Edwin J. Beinecke's obituary, New York Times, 22 Jan. 1970, pg. 37, read, "Edwin John Beinecke, who became president of the Sperry and Hutchinson Company, the trading-stamp concern, in 1923, and remained as its chief executive under various titles until 1967, died yesterday in, Northern Westchester Hospital in Mount Kisco, N. Y. He was 84 years old and lived on Cliffdale Road in Greenwich, Conn. Mr. Beinecke was a director of 18 companies, but his life long business affiliation was with Sperry and Hutchinson, which became a Beinecke family concern when Frederick and Walter, two of three Beinecke brothers, married daughters of one of the organizers of the original partnership formed in 1896. Edwin Beinecke became chairman of the board in 1932 and held that title until 1960, when it was changed to chairman. He retired in 1967, but continued as a director. He was succeeded by a nephew, William S. Beinecke Jr. Mr. Beinecke guided the greatest period of the company's growth in the trading-stamp business. Its familiar green stamps are distributed by 65,000 retail stores in the United States, and redeemed for merchandise at 820 centers across the country. In addition to the difference in price between the stamps and the value of the premiums for which they can be redeemed the company generated funds from stamps that are never redeemed and the use of the sales price until the stamps are presented. Under the younger generation those funds have been used to buy subsidiaries, notably the Bigelow-Sanford Carpet Company and the State National Bank of Connecticut. At his death Mr. Beinecke was on the boards of the Hotel Waldorf-Astoria Company, the Manufacturers Hanover Trust Company, Tiffany & Co., and the George A. Fuller Company, a heavy construction contractor, among others. Mr. Beinecke was long a patron of the Yale University Library. The Beinecke Rare Book and Manuscript Library there was given in 1963 by the three Beinecke brothers and their families. Mr. Beinecke was an alumnus of Yale.
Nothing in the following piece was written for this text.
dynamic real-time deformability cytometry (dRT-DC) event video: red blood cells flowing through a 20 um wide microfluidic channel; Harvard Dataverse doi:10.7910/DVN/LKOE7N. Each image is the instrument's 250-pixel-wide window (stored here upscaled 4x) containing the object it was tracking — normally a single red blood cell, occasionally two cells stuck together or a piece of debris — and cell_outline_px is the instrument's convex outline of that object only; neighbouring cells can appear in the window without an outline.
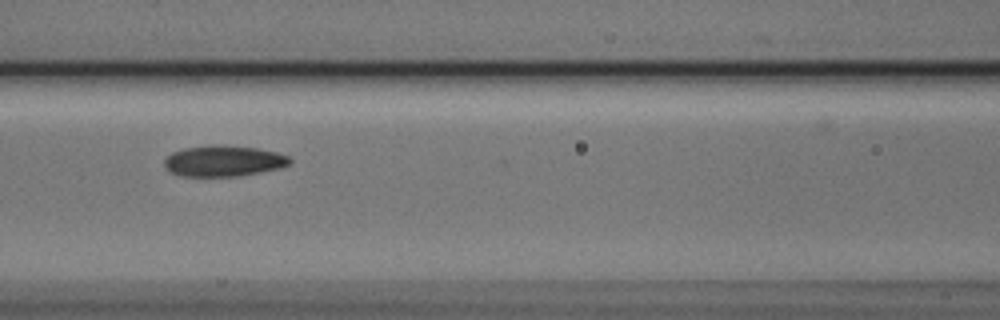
{"species": "Egyptian fruit bat (a non-hibernating species)", "species_latin": "Rousettus aegyptiacus", "temperature_condition": "cold", "stored_images_in_passage": 7, "camera_frame_rate_fps": 3000, "um_per_image_px": 0.085, "animal": {"sex": "male"}, "frame": {"image": 1, "passage_image": 7, "time_ms": 2.0, "image_size_px": [1000, 320], "cell_outline_px": [[292, 160], [288, 164], [280, 168], [240, 176], [180, 176], [168, 172], [164, 164], [164, 160], [172, 152], [184, 148], [208, 144], [220, 144], [256, 148], [276, 152], [288, 156]], "centroid_in_image_um": [18.96, 13.67], "position_along_channel_um": 147.6, "area_um2": 22.83}}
Survivors are his widow, the former Linda Louise Maurer of New York; a son, Edwin, Jr., chairman of the finance committee of Sperry and Hutchinson; a daughter, Mrs. Sylvia B. Robinson of Easton, Md., a brother, Frederick, four grandchildren and seven great-grandchildren. A memorial service will be held Monday at 11 A.M. at the Episcopal Church of the Heavenly Rest, 2 East 90th Street. Burial will be private."